Studies shown that, smaller size families mostly demand for processed outdoors foods. Such nutritional habits could increase the levels of TG and the risk of cardio- metabolic diseases [36]. Some studies also emphasized on the link of fast food consumption with increased levels of serum fat and calorie intake in children obesity [37].

However, we could not found any significant association between single child situation and the majority of metabolic cardiovascular risk factors, but the role of a healthy lifestyle including physical activity and nutrition in cardio- metabolic risk factors emphasized.

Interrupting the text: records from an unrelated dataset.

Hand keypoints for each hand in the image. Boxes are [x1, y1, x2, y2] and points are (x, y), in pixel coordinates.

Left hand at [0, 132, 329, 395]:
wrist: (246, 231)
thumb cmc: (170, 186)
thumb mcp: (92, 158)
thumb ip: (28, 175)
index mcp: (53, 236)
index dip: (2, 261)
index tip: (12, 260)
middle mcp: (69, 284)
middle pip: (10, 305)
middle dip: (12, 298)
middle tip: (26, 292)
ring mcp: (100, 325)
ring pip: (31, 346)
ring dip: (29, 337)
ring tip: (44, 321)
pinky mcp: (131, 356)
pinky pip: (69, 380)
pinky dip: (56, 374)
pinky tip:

One of the strengths of the present study was its national representative large sample of children and adolescents. Considering the nature of study design, the cross-sectional study limit us in causality inference of variables. On the other hand recalling bias should be mentioned as another limitation.

Conclusion

The findings of present study provide the confirmatory evidence on the association of cardio-metabolic risk factors with single-child family in national sample of children and adolescents. As a considerable point the mean of height of students in single child families significantly was shorter than the other group. The findings of study could be used for better health planning and more evidence-based policy making. The achievements also highlighted the path of complementary research.